__CONSIGNE__
D'après l'article consacré au film « Joyland », qui présidait le jury de la Queer Palm en 2022 ?

__TEXTE FOURNI__
────────────────────────────────────────

Lahore, mon amour

Publié le 21 avril 2023
Premier film pakistanais lancé au Festival de Cannes, «Joyland» de Saim Sadiq s'attaque avec intelligence au patriarcat à travers une famille où tout se dérègle lorsque le fils cadet déserte sa femme, séduit par un bel artiste trans. Une Queer Palm d'autant plus méritée que la réussite formelle est au rendez-vous.

Même sans faire partie de la communauté LGBT+, il faut reconnaître que depuis sa création en 2010, la Queer Palm cannoise, qui distingue le meilleure contribution sur ce thème à travers toutes les sections du festival, est devenue une référence. En 2022, un jury présidé par la réalisatrice française Catherine Corsini a choisi l'un des films les plus finauds en la matière, qui prouve que cette catégorie aussi peut s'adresser à tout un chacun. Premier long métrage de Saim Sadiq, un jeune cinéaste pakistanais de 31 ans, Joyland ne milite en effet pour rien d'autre que la reconnaissance d'une certaine complexité en matière d'identités et de désirs sexuels. Une complexité encore niée dans son pays d'obédience musulmane comme dans tant d'autres de par le monde. D'où un titre par antiphrase du plus bel effet!

────────────────────────────────────────

__LIGNES RÉPERTORIÉES__

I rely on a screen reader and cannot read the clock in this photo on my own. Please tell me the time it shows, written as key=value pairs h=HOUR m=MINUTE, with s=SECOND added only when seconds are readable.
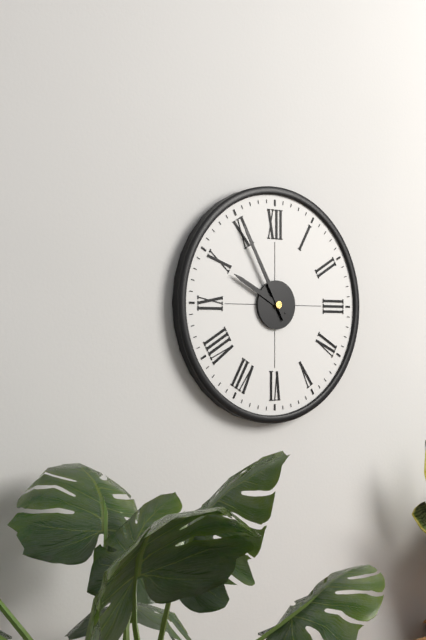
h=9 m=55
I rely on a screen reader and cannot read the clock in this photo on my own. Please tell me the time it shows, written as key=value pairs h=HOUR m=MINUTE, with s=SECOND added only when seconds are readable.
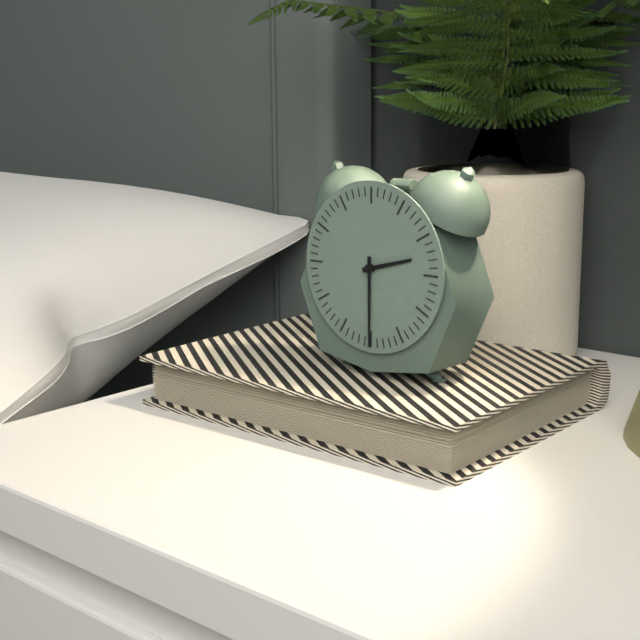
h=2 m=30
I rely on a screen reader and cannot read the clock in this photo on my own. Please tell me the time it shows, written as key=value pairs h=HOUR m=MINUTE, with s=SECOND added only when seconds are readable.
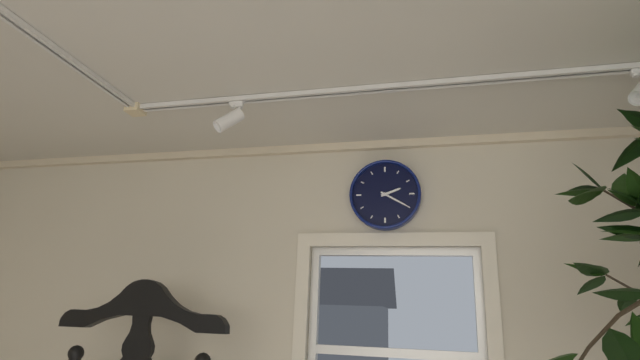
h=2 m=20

────────────────────────────────────────

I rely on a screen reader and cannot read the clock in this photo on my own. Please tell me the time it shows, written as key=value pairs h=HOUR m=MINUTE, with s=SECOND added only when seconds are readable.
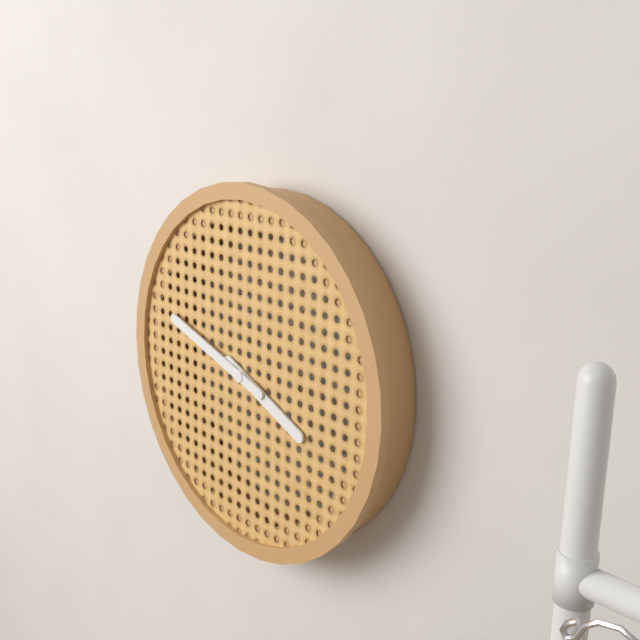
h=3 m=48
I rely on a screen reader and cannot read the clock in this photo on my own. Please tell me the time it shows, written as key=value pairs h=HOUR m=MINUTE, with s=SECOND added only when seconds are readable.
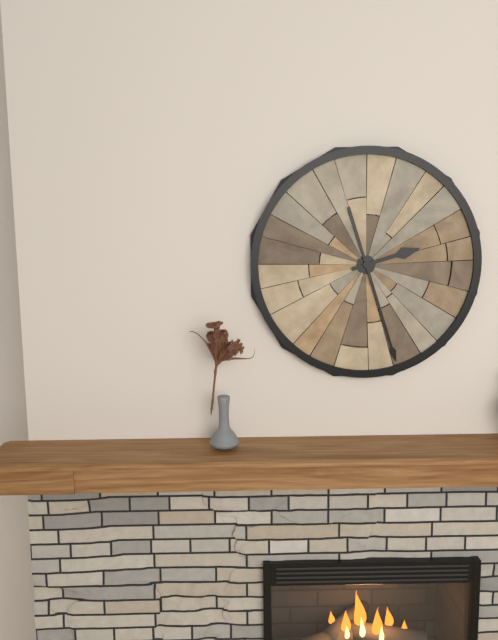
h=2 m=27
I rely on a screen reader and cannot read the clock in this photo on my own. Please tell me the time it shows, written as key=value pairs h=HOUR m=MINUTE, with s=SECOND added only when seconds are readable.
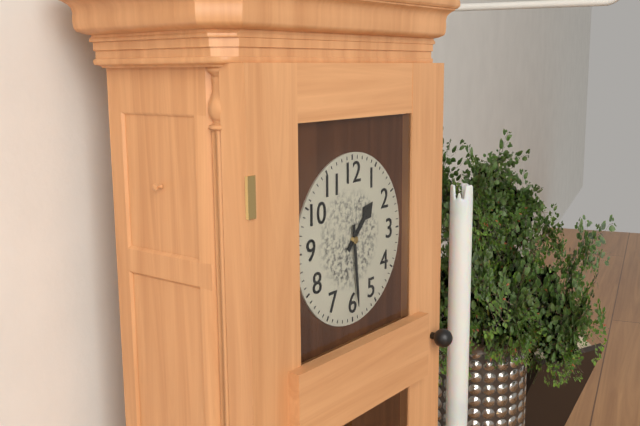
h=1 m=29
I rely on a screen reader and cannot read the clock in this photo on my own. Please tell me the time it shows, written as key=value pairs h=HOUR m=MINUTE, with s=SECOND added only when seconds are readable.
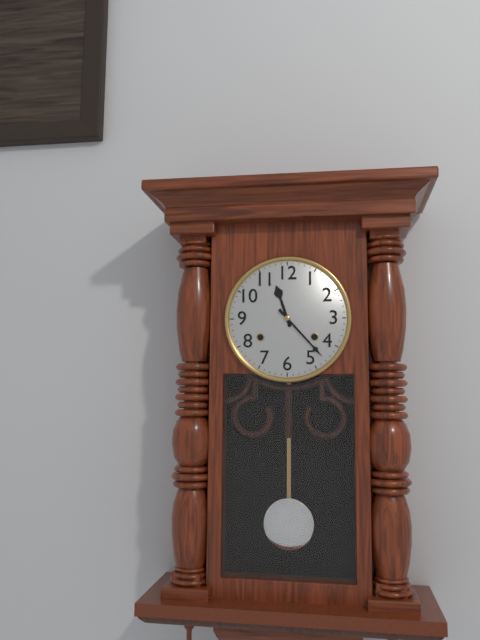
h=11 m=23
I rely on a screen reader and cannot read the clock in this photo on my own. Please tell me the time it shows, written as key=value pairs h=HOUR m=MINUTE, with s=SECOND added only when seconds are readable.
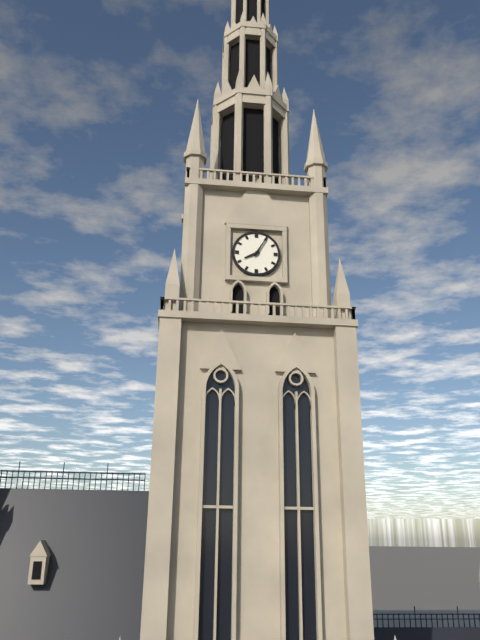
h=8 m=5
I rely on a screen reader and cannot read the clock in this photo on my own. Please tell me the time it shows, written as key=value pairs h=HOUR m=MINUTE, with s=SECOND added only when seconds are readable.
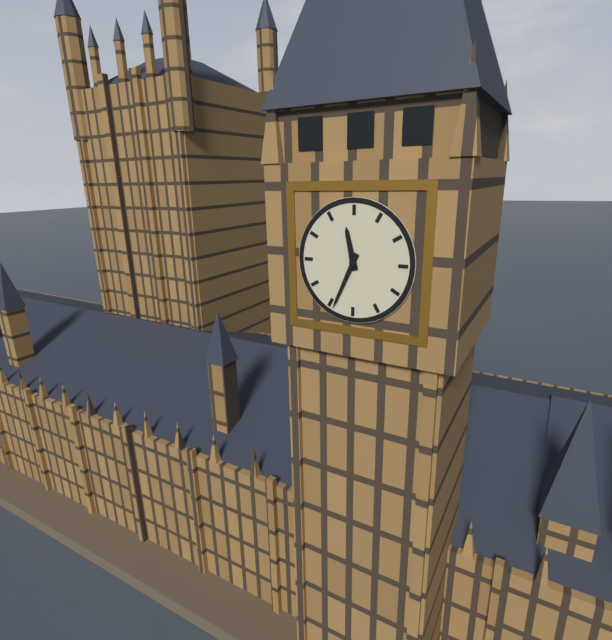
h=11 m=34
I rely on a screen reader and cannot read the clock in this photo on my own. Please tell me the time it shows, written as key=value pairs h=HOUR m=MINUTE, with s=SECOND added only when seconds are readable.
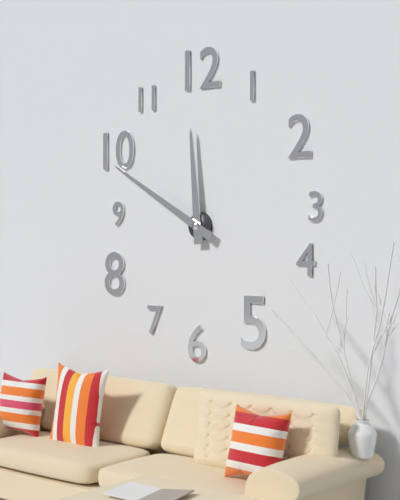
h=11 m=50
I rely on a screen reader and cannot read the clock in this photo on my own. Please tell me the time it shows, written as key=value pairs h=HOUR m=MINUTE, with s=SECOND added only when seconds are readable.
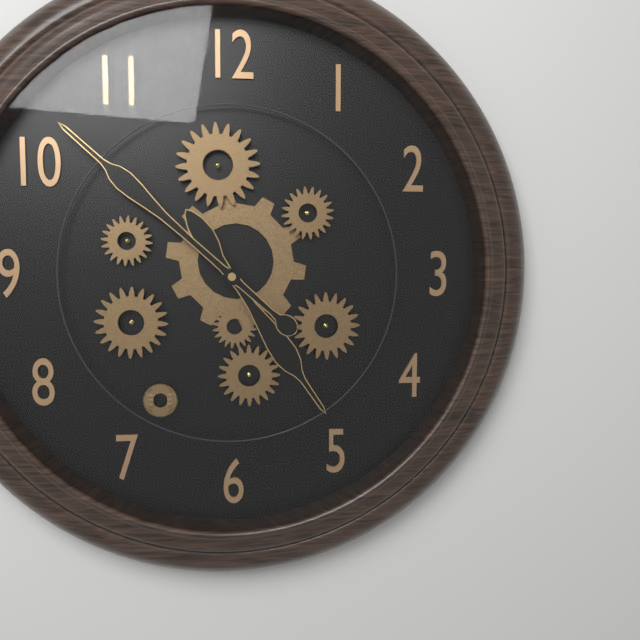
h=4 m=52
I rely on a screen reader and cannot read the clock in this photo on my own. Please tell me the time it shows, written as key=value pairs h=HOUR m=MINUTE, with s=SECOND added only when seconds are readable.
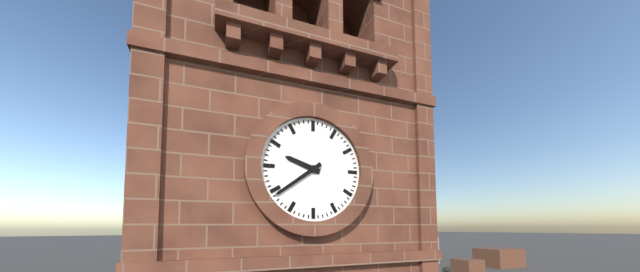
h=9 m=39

────────────────────────────────────────

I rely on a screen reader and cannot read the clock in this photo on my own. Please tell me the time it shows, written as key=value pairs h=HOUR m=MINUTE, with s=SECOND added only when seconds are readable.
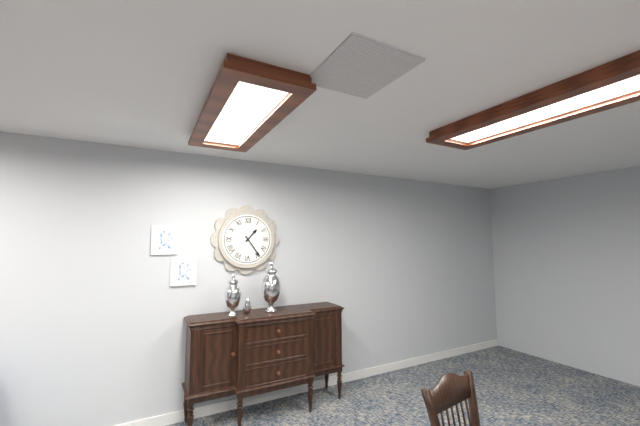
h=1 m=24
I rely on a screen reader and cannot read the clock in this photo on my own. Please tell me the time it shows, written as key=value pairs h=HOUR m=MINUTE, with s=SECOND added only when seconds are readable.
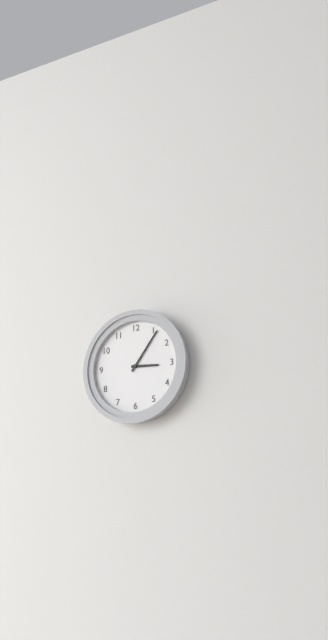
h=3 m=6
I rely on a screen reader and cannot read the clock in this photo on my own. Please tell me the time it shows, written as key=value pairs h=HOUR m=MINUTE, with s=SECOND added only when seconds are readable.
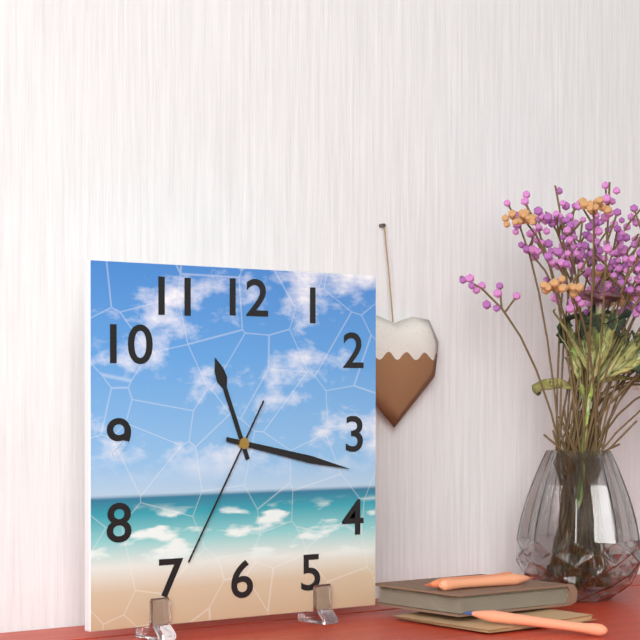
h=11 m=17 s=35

────────────────────────────────────────

__RÉPONSE ATTENDUE__
La réalisatrice française Catherine Corsini.